Remember the motion by California’s public employees’ retirement system to disqualify Winston & Strawn from representing the bond insurer National Public Finance (the muni bond wing of MBIA) in the Chapter 9 bankruptcies of two California cities, Stockton and San Bernardino? Calpers’s lawyers at K&L Gatesargued last month that under California law, Winston must automatically be disqualified from representing National because it hired a K&L partner who had represented the pension fund, which is in direct conflict with the bond insurer over priority of payouts by the bankrupt municipalities.

Winston & Strawn filed National’s response on Friday in the San Bernardino case. As you’d expect, the filing disputes many of the particulars of Calpers’s account of Winston’s hiring of Felton Parrish, a former K&L partner who billed more than 350 hours on Calpers matters. According to Winston & Strawn, no one at K&L Gates – including lead Calpers lawyer Michael Gearin - suggested that the pension fund would seek to disqualify Winston until weeks after Winston established an ethical wall and Parrish moved over to his new firm. Despite Calpers’s inflammatory hyperbole, Winston argued, there was nothing “secretive and misleading” about Parrish’s “routine lateral move.” Nor was Parrish doing anything wrong when he forwarded Calpers material to his personal account when he worked at K&L Gates; according to Winston & Strawn, he was just making it easier to work on documents from home. Winston and its client accuse Calpers of gaming the disqualification process to deprive National of its longtime lawyers at Winston & Strawn, who are among the most experience in the country in Chapter 9 cases.
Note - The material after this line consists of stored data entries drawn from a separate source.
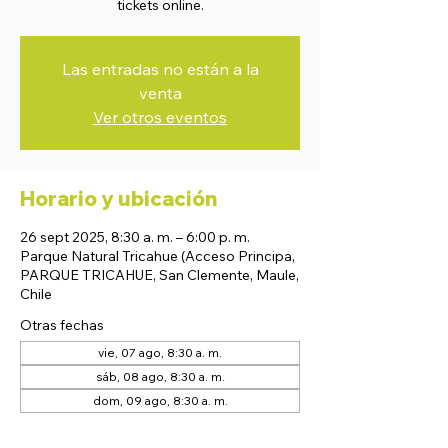
tickets online.
Las entradas no están a la
venta
Ver otros eventos
Horario y ubicación
26 sept 2025, 8:30 a. m. – 6:00 p. m.
Parque Natural Tricahue (Acceso Principa,
PARQUE TRICAHUE, San Clemente, Maule,
Chile
Otras fechas
vie, 07 ago, 8:30 a. m.
sáb, 08 ago, 8:30 a. m.
dom, 09 ago, 8:30 a. m.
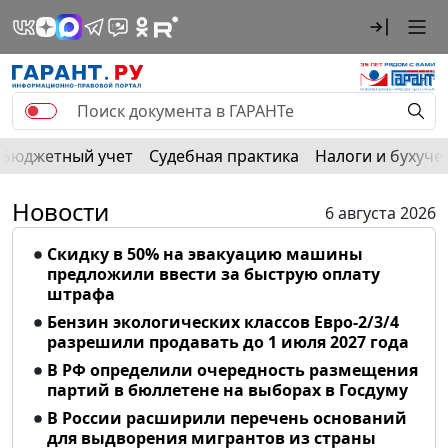
Бюджетный учет
Судебная практика
Налоги и бухуче
Новости
6 августа 2026
Скидку в 50% на эвакуацию машины
предложили ввести за быструю оплату
штрафа
Бензин экологических классов Евро-2/3/4
разрешили продавать до 1 июля 2027 года
В РФ определили очередность размещения
партий в бюллетене на выборах в Госдуму
В России расширили перечень оснований
для выдворения мигрантов из страны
It’s always juicy to dig into these disqualification disputes, but this case also raises an issue of much wider significance than whether Calpers mischaracterized Winston & Strawn’s hiring process and ethical wall. Under California precedent in the 2010 case of Kirk v. First American Title Insurance, a lateral partner’s knowledge is presumptively imputed to his or her new firm, but the firm can rebut that presumption by showing that it walled off confidential information. There’s one big exception, though. In the “extreme” circumstances in which a lawyer switches from one side to another while a case is under way, that direct conflict means the new firm is automatically disqualified regardless of any ethical walls or other protections it has erected.